Mais au fur et à mesure des rounds, le niveau monte sévèrement, et il évolue avec. Même si comme toute discipline artistique, le jugement est difficile et des fois subjectif, après l’avoir vu à Lausanne, on sait ce qu’il peut donner et on n’est pas étonné de le voir en finale.
Entre les tours, Red Bull fait venir des invités de choix…la team Juste Debout, le beatboxer Eklips… mais pour moi, même si le spectacle est là, il manque quelque chose. Peut-être le fait que l’on soit simplement spectateur ?

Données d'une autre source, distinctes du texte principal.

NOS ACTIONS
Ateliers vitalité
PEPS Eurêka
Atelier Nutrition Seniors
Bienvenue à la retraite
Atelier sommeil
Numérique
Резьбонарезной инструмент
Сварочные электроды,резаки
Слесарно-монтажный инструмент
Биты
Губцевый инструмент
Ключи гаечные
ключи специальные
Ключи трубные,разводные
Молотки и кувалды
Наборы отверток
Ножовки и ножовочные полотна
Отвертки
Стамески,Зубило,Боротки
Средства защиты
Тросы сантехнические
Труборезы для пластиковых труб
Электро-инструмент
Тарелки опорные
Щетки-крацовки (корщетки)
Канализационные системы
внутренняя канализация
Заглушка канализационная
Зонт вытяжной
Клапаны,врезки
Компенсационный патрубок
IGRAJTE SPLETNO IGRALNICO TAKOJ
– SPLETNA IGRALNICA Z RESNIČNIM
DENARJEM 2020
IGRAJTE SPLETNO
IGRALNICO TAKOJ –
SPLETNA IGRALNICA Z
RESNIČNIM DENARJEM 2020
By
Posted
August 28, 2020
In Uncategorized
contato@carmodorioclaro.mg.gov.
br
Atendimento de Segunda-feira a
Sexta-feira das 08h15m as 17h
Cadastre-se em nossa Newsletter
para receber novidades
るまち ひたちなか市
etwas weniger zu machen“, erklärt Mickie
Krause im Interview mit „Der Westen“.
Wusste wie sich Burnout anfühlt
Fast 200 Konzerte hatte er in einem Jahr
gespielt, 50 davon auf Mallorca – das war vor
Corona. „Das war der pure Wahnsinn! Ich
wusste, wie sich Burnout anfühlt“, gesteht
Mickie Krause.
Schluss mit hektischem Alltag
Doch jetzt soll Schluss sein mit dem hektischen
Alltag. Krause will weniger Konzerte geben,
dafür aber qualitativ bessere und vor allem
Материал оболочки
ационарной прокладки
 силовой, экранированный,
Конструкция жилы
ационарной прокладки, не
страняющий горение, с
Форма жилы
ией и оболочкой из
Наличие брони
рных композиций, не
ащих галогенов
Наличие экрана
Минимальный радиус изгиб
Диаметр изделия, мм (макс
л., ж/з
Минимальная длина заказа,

La finale est annoncée, Wing vs. Taisuke, du 100% asiat’. On bouillonne, et on a raison. Les 4 rounds sont malades, Taisuke est vraiment la révélation, chacun de ces pas montre qu’il habite la musique. Et Wing impressionne avec des combinaisons incroyables. Ça sera finalement le couronnement du coréen, pour la deuxième fois en une semaine.
Intéressée d’avoir les avis des bboys présents aux deux events, je ne suis absolument pas étonnée de ce qu’ils pensent. Circle Kingz reste pour eux sûrement le meilleur événement de bboying, celui qui donne envie de danser, qui rappelle à chacun pourquoi ils sont là, et l’essence, les racines de cet art. Le Red Bull BC One, pour tout bboy invité, c’est la consécration. Pour une fois, l’accent est mis sur leur médiatisation, dans des conditions professionnelles. Ils ne veulent pas avoir à choisir entre ces deux genres d’events, ils ont besoin des deux, et ne conçoivent pas la suite sans.
Dans toute activité niche, il est important de faire la part des choses et de comprendre l’importance de chaque type d’organisation pour l’avenir d’une discipline. La breakdance touche aujourd’hui énormément de monde, et sans ce genre d’évènements, l’évolution serait incertaine.
Jeudi 6 novembre retour en Suisse, ‘Ain’t it funky now’ toujours dans la tête.